→ **BRIEF**: The material below has pictures in it. Set down only the lines from the line containing "Come possiamo aiutarti?" through the line containing "リートーク【茶道資料館】", word for word, and leave the pictures behind.
##### EXERCISE DATA
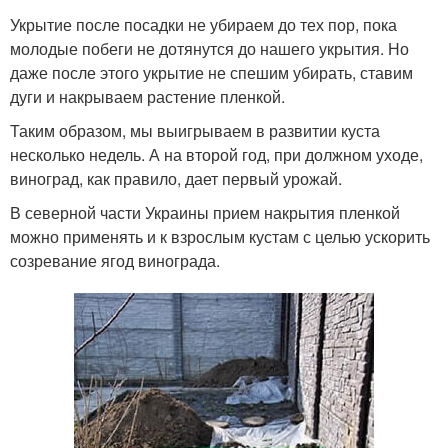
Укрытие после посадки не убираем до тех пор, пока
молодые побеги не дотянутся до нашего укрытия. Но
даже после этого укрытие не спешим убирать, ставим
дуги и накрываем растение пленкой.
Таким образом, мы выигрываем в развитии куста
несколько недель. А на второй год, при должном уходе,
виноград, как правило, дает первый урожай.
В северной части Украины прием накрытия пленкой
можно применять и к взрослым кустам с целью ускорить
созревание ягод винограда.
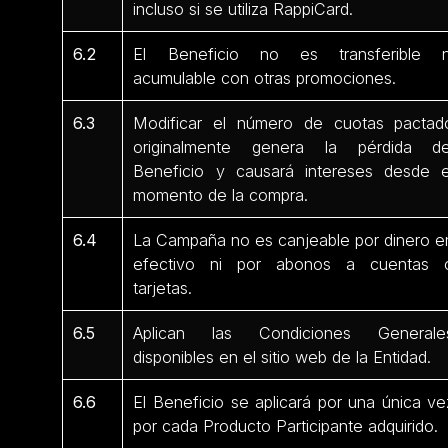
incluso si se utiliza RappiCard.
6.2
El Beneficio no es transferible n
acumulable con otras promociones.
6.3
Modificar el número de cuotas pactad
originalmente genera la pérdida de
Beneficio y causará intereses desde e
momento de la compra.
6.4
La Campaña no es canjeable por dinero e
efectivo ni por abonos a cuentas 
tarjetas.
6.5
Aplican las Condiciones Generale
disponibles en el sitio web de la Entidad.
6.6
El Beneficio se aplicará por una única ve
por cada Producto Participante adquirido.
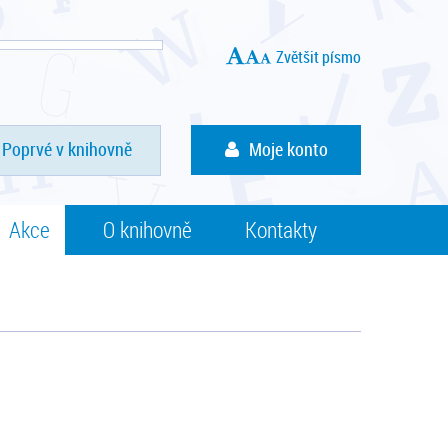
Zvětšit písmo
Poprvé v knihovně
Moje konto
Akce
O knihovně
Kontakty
##########
##### EXERCISE DATA
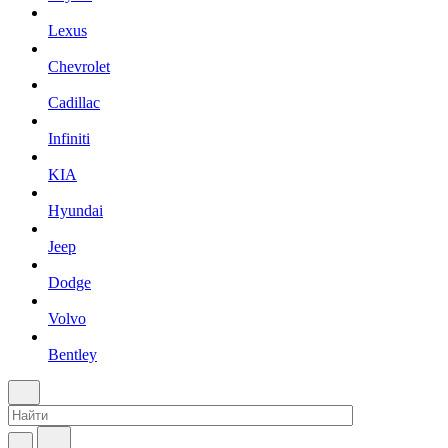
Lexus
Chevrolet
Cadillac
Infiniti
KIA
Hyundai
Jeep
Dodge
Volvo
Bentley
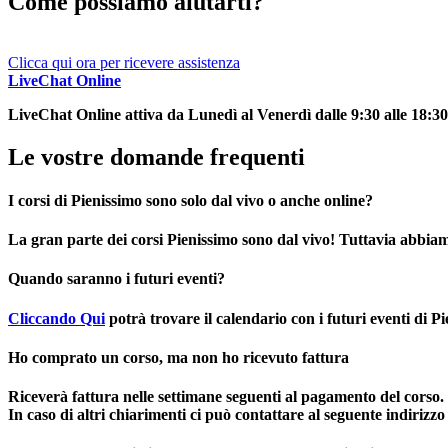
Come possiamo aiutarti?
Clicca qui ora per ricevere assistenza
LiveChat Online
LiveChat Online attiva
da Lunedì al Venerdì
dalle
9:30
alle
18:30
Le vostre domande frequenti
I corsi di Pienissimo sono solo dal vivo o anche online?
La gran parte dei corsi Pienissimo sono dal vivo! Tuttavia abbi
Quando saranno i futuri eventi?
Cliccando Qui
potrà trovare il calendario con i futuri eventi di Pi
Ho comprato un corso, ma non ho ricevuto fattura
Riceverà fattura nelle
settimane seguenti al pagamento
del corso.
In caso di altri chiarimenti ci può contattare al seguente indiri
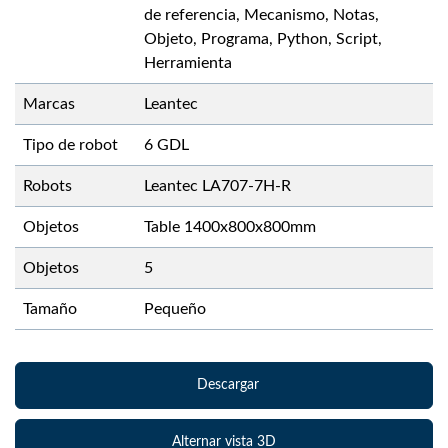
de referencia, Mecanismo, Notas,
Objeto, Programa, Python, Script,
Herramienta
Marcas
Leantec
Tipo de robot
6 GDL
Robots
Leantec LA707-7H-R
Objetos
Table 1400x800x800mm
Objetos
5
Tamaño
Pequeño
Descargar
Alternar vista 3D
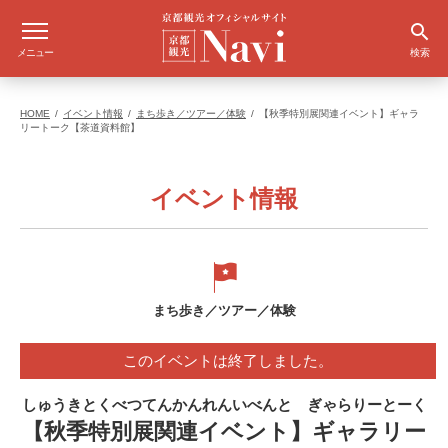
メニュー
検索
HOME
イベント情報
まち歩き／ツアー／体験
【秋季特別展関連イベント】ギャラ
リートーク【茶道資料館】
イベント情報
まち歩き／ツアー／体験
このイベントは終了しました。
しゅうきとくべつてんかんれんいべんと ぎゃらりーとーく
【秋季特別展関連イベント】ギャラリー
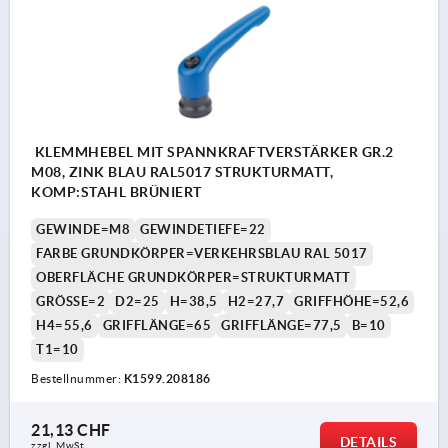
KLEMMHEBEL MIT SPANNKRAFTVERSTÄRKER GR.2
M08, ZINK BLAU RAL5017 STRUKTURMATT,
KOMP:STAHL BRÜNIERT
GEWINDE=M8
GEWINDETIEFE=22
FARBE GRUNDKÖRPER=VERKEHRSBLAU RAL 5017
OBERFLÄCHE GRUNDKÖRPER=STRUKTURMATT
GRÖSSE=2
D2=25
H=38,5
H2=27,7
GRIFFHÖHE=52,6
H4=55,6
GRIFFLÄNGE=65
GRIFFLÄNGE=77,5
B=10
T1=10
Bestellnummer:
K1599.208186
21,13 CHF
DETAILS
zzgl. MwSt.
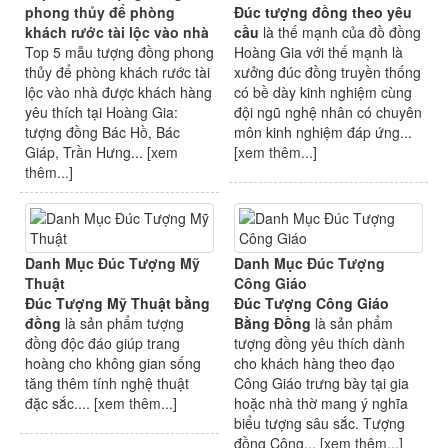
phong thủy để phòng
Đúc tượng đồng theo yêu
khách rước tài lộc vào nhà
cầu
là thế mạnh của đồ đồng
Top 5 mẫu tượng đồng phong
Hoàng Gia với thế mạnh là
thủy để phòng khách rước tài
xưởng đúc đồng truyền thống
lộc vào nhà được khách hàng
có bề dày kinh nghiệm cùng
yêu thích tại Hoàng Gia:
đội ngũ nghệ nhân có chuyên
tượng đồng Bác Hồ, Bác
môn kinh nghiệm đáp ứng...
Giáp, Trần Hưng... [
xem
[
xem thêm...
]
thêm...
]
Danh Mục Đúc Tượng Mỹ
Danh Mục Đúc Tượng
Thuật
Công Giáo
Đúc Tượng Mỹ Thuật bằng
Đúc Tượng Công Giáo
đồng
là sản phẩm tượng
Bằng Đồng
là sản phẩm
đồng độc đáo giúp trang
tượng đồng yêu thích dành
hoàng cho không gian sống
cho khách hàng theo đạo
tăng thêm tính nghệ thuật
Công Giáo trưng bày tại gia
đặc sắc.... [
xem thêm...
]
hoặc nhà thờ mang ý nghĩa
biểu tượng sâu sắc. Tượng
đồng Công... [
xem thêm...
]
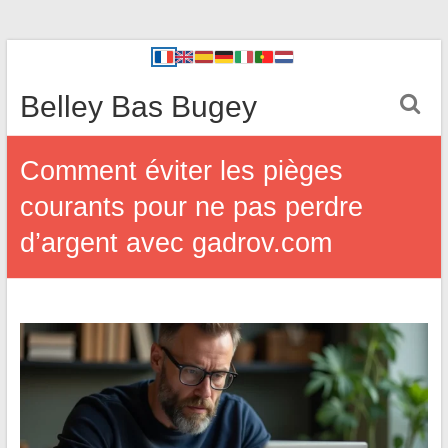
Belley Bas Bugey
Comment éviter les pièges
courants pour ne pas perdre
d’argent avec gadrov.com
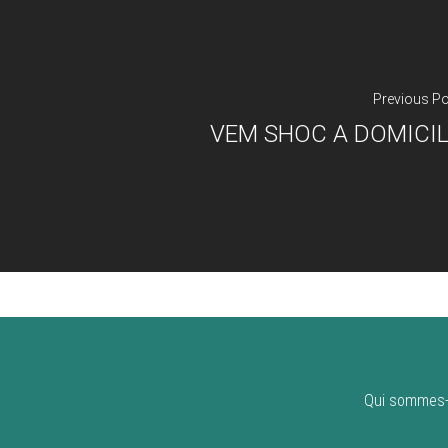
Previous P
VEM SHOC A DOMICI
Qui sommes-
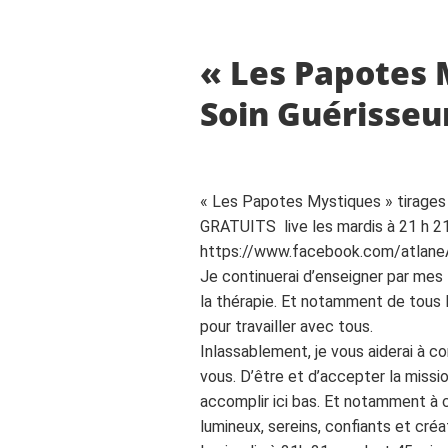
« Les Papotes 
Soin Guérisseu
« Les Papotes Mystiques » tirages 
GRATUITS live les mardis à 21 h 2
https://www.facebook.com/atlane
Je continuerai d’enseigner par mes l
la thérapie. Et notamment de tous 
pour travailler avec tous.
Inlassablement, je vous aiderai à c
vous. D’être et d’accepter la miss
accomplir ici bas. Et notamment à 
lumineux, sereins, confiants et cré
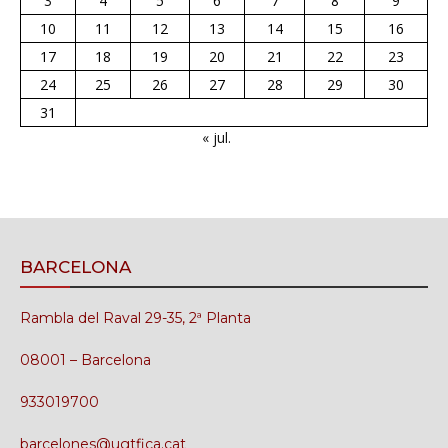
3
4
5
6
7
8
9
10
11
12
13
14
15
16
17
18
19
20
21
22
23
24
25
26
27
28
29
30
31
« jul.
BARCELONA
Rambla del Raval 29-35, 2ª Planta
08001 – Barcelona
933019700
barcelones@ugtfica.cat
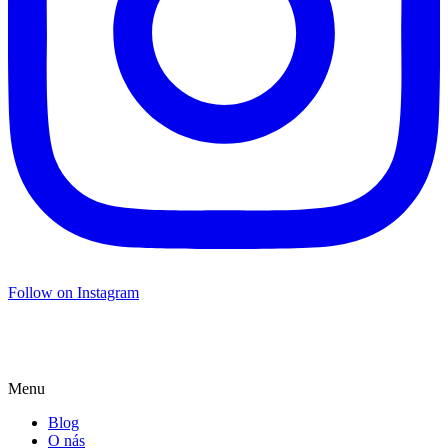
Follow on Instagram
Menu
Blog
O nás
##########
→ **RESPONSE**:
Come possiamo aiutarti?
Clicca qui ora per ricevere assistenza
LiveChat Online
LiveChat Online attiva
da Lunedì al Venerdì
dalle
9:30
alle
18:30
Le vostre domande frequenti
I corsi di Pienissimo sono solo dal vivo o anche online?
La gran parte dei corsi Pienissimo sono dal vivo! Tuttavia abbi
Quando saranno i futuri eventi?
Cliccando Qui
potrà trovare il calendario con i futuri eventi di Pi
Ho comprato un corso, ma non ho ricevuto fattura
Riceverà fattura nelle
settimane seguenti al pagamento
del corso.
In caso di altri chiarimenti ci può contattare al seguente indiri
de referencia, Mecanismo, Notas,
Objeto, Programa, Python, Script,
Herramienta
Marcas
Leantec
Tipo de robot
6 GDL
Robots
Leantec LA707-7H-R
Objetos
Table 1400x800x800mm
Objetos
5
Tamaño
Pequeño
Descargar
Alternar vista 3D
メニュー
検索
HOME
イベント情報
まち歩き／ツアー／体験
【秋季特別展関連イベント】ギャラ
リートーク【茶道資料館】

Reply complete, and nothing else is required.